- **TASK DESCRIPTION**
Please give, word for word, the line containing "Ibis Styles Stuttgart Vaihingen" and every line that comes after it in the data below.

- **EXTRACTED RECORDS**

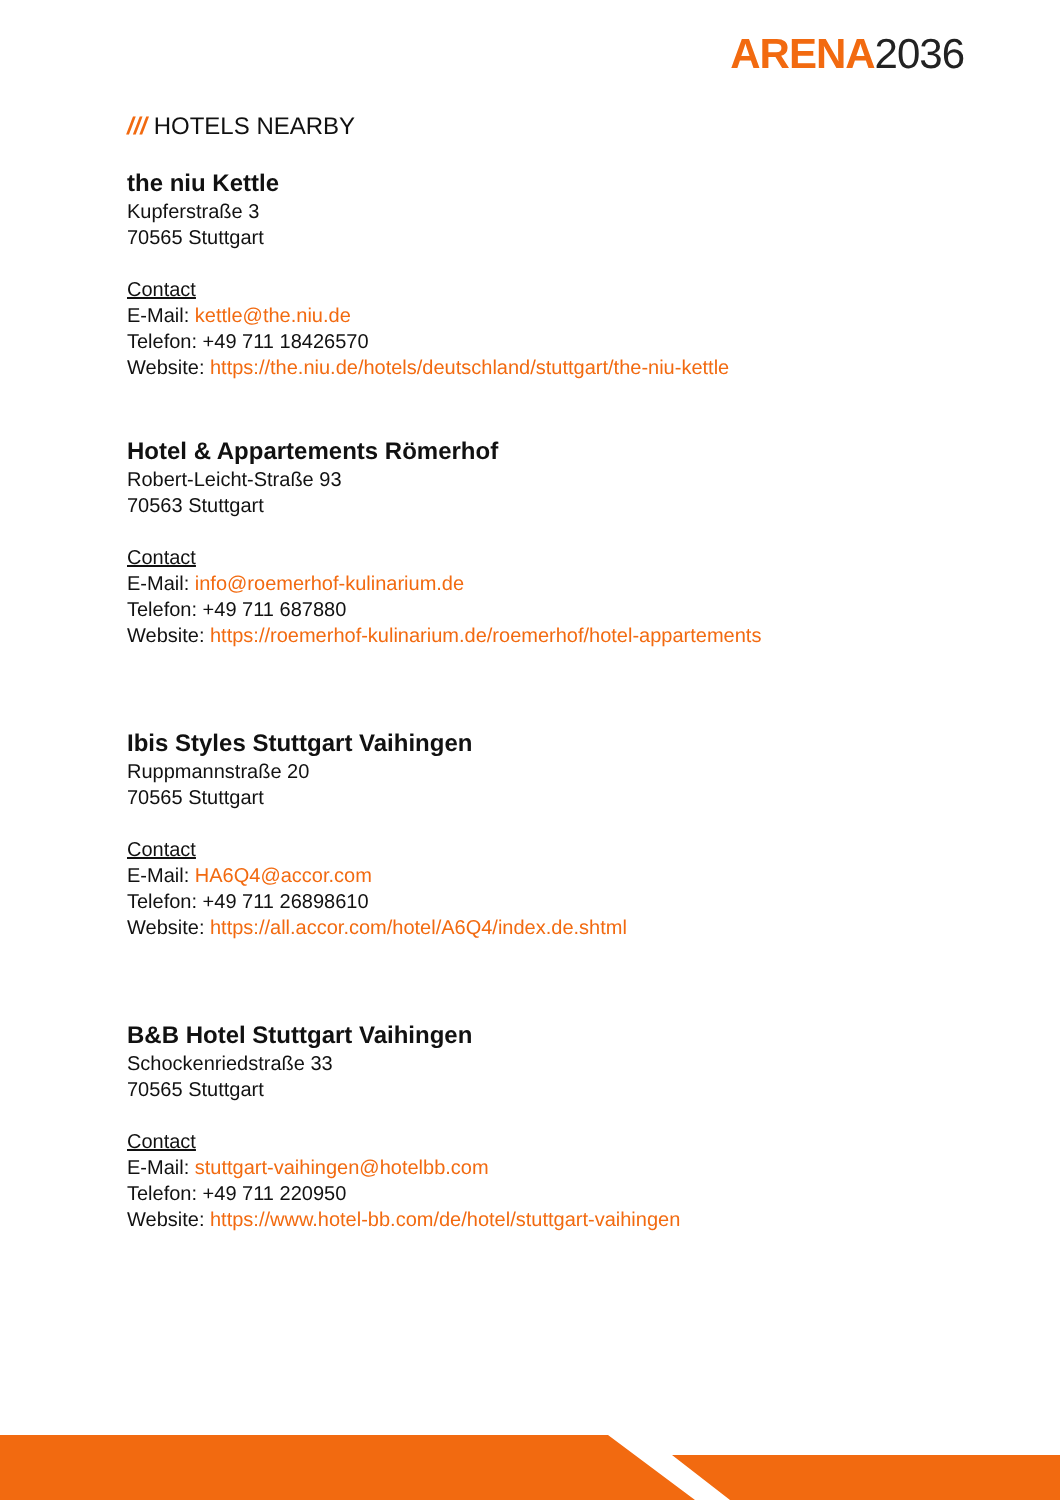ARENA2036
/// HOTELS NEARBY
the niu Kettle
Kupferstraße 3
70565 Stuttgart
Contact
E-Mail: kettle@the.niu.de
Telefon: +49 711 18426570
Website: https://the.niu.de/hotels/deutschland/stuttgart/the-niu-kettle
Hotel & Appartements Römerhof
Robert-Leicht-Straße 93
70563 Stuttgart
Contact
E-Mail: info@roemerhof-kulinarium.de
Telefon: +49 711 687880
Website: https://roemerhof-kulinarium.de/roemerhof/hotel-appartements
Ibis Styles Stuttgart Vaihingen
Ruppmannstraße 20
70565 Stuttgart
Contact
E-Mail: HA6Q4@accor.com
Telefon: +49 711 26898610
Website: https://all.accor.com/hotel/A6Q4/index.de.shtml
B&B Hotel Stuttgart Vaihingen
Schockenriedstraße 33
70565 Stuttgart
Contact
E-Mail: stuttgart-vaihingen@hotelbb.com
Telefon: +49 711 220950
Website: https://www.hotel-bb.com/de/hotel/stuttgart-vaihingen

- **RESPONSE FOR THIS EXERCISE**
Ibis Styles Stuttgart Vaihingen
Ruppmannstraße 20
70565 Stuttgart
Contact
E-Mail: HA6Q4@accor.com
Telefon: +49 711 26898610
Website: https://all.accor.com/hotel/A6Q4/index.de.shtml
B&B Hotel Stuttgart Vaihingen
Schockenriedstraße 33
70565 Stuttgart
Contact
E-Mail: stuttgart-vaihingen@hotelbb.com
Telefon: +49 711 220950
Website: https://www.hotel-bb.com/de/hotel/stuttgart-vaihingen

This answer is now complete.